Fluorescent proteins are the tiny, glowing workhorses of biomedical imaging.
When researchers want to observe the activity of a gene in a cell, an organ or a whole organism, they can insert a short DNA sequence that codes for fluorescence into the gene. The protein made by that gene then glows under fluorescent light.
“When we want to study a protein and see where it goes over time and space, we can’t usually see it directly,” explained Talley Lambert, manager of the Cell Biology Microscopy Facility at HMS. “One of the main tools we use are these fluorescent proteins that absorb and emit light.”
Since green fluorescent protein (GFP), originally discovered in jellyfish, became the first of these tools adapted for scientific research in the 1990s, earning a Nobel Prize in 2008, dozens upon dozens of fluorescent proteins have flooded the market in a rainbow of colors and a range of other essential properties.

▶ _Activity_
Reproduce the passage on fluorescent proteins word for word, from start to finish.

▶ _Data provided_
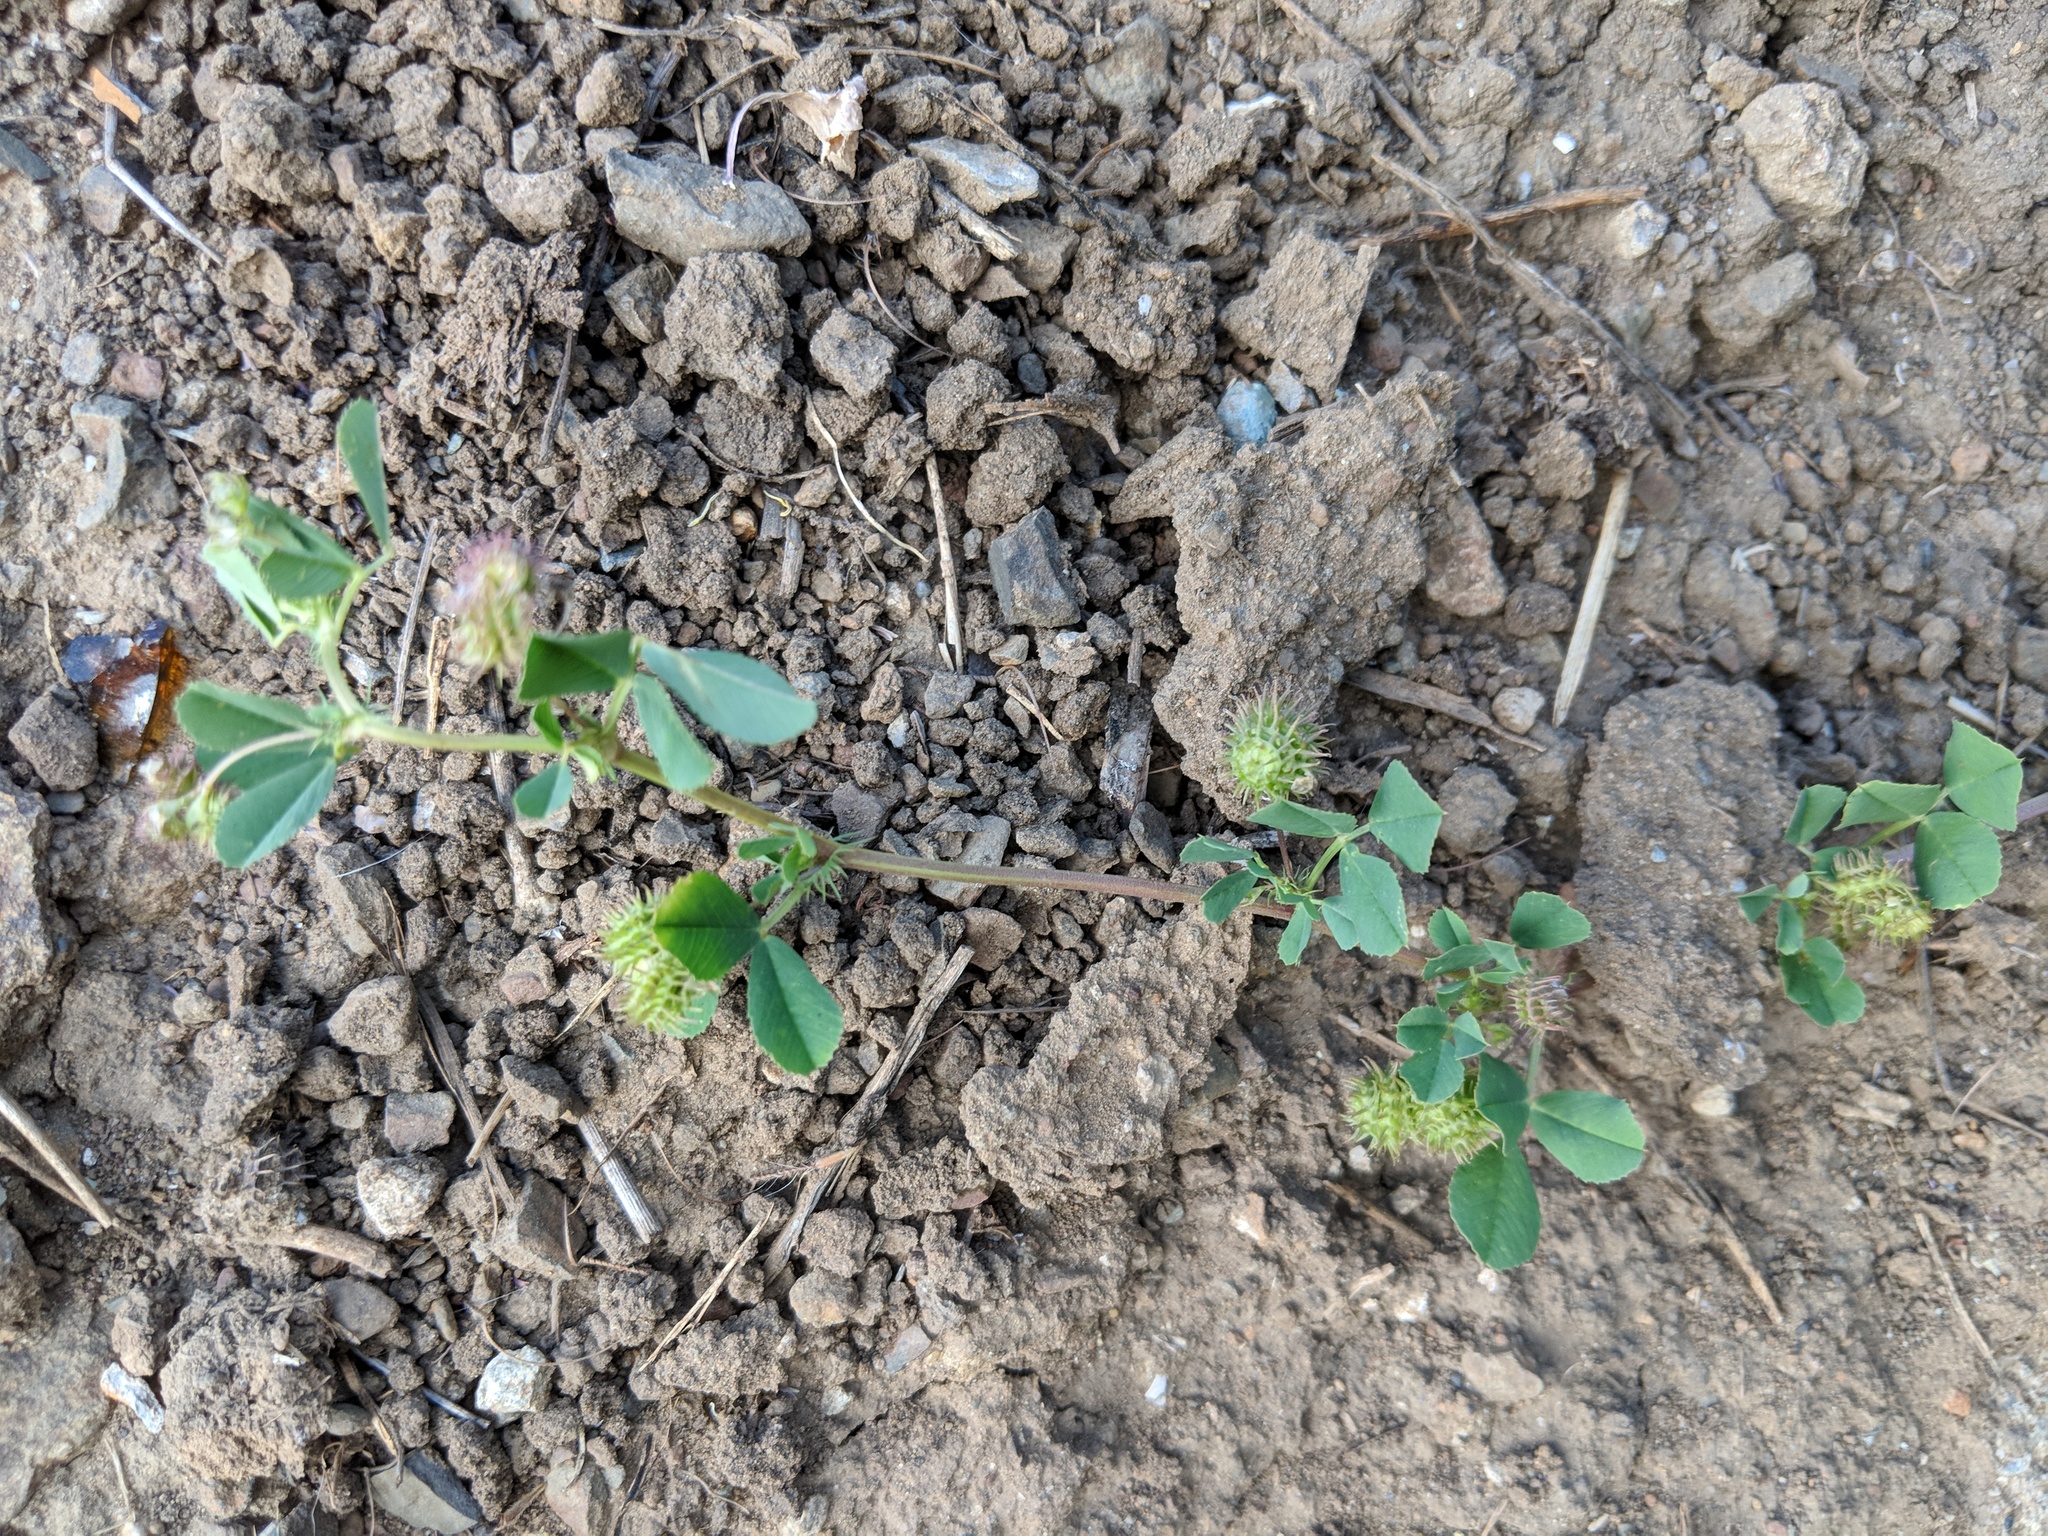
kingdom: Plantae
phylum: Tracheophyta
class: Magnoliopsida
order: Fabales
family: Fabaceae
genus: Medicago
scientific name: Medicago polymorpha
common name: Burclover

==

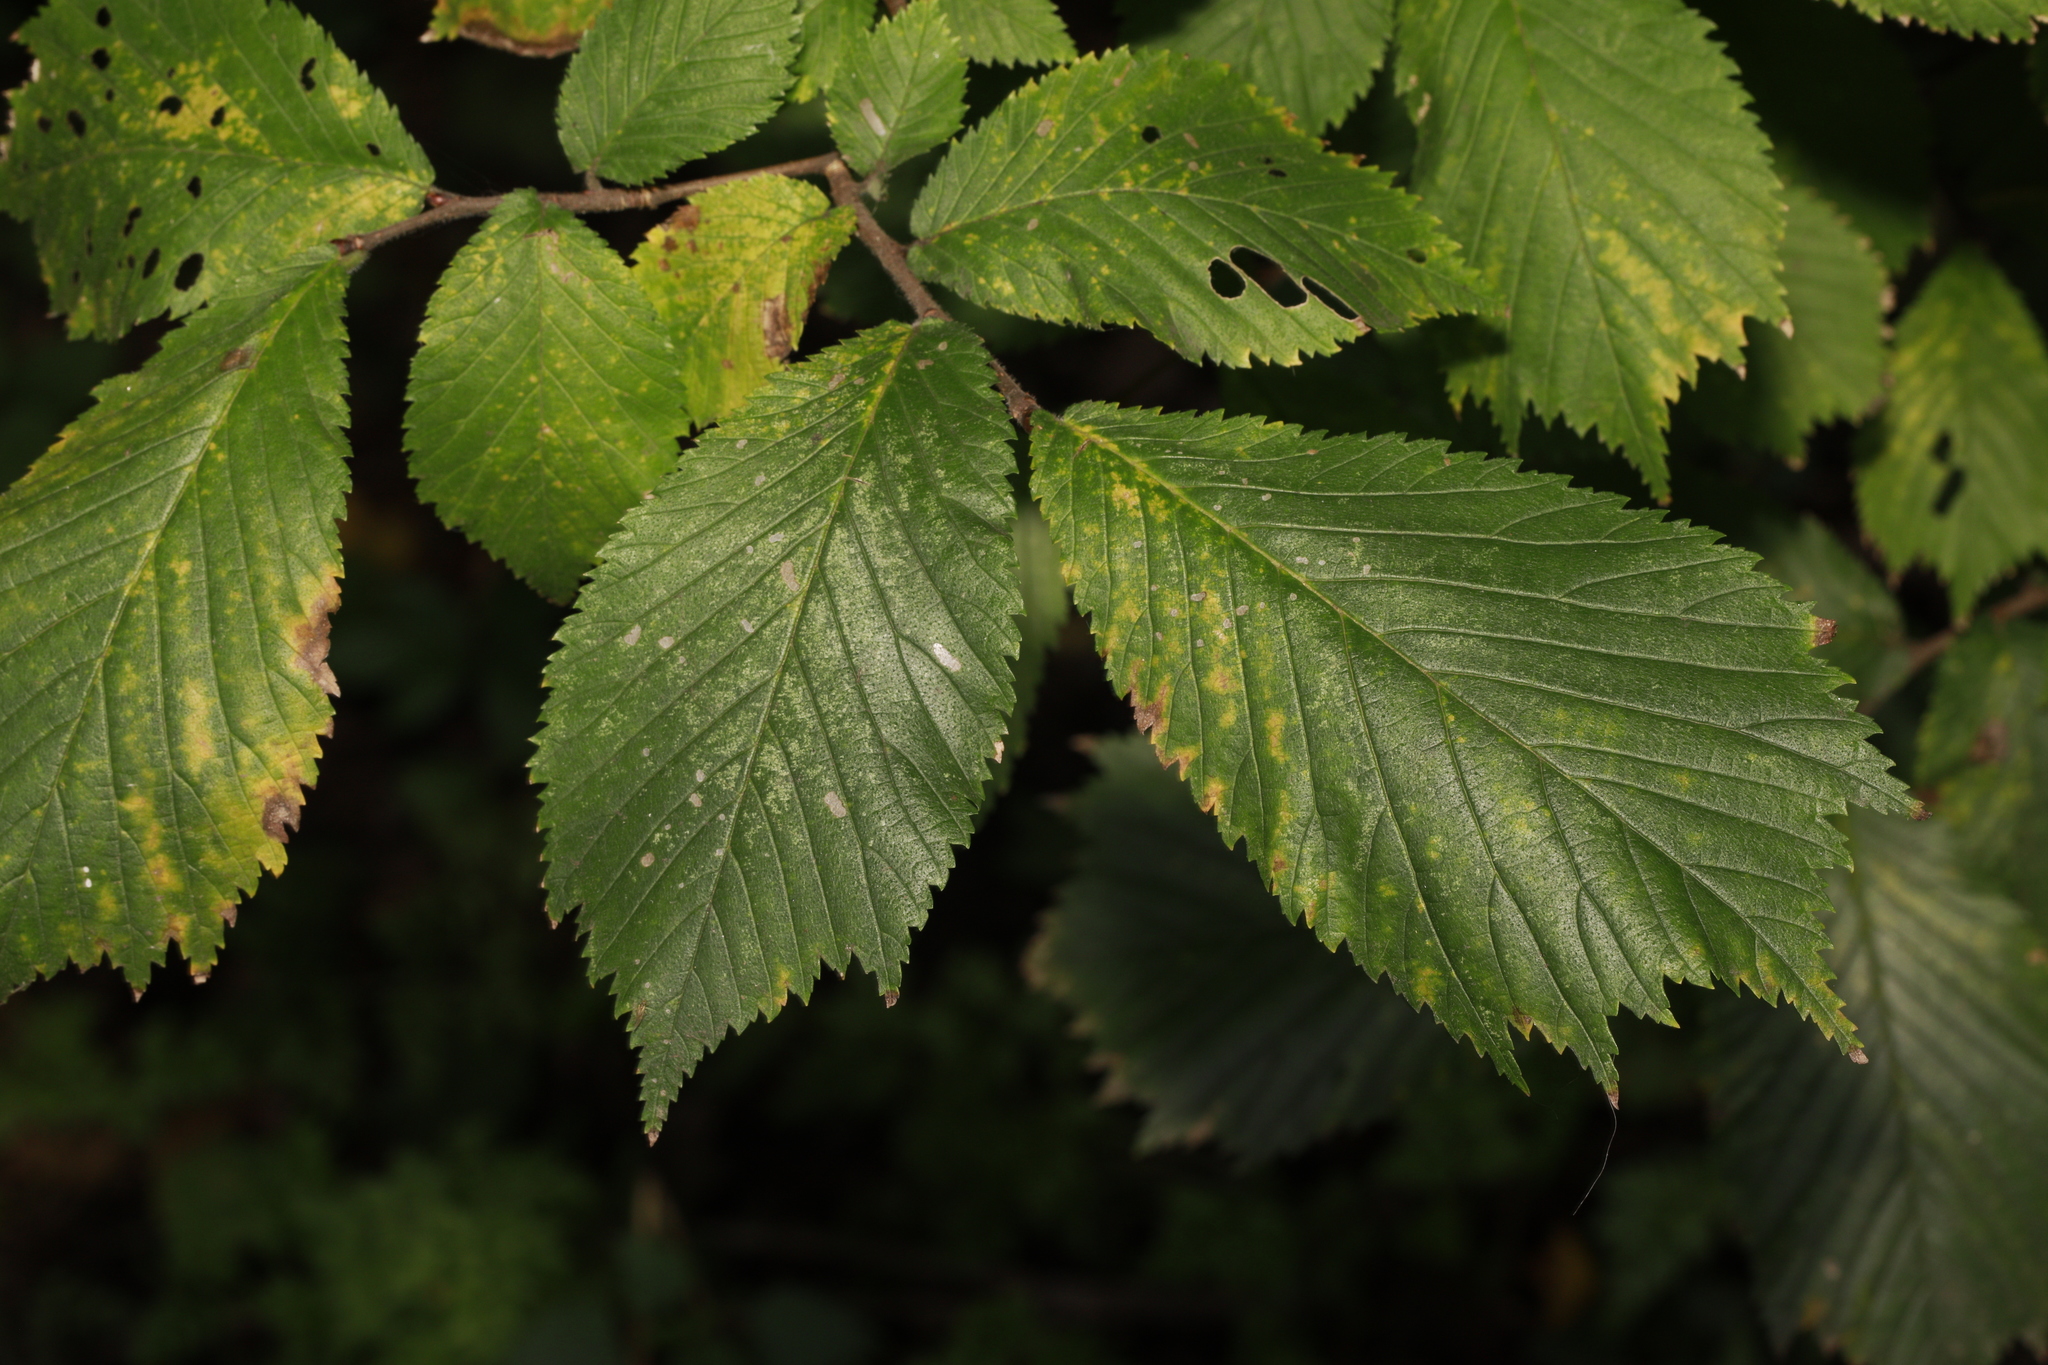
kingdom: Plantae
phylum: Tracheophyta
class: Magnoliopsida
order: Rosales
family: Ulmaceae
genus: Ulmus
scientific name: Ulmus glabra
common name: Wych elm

▶ _Solution below_
Fluorescent proteins are the tiny, glowing workhorses of biomedical imaging.
When researchers want to observe the activity of a gene in a cell, an organ or a whole organism, they can insert a short DNA sequence that codes for fluorescence into the gene. The protein made by that gene then glows under fluorescent light.
“When we want to study a protein and see where it goes over time and space, we can’t usually see it directly,” explained Talley Lambert, manager of the Cell Biology Microscopy Facility at HMS. “One of the main tools we use are these fluorescent proteins that absorb and emit light.”
Since green fluorescent protein (GFP), originally discovered in jellyfish, became the first of these tools adapted for scientific research in the 1990s, earning a Nobel Prize in 2008, dozens upon dozens of fluorescent proteins have flooded the market in a rainbow of colors and a range of other essential properties.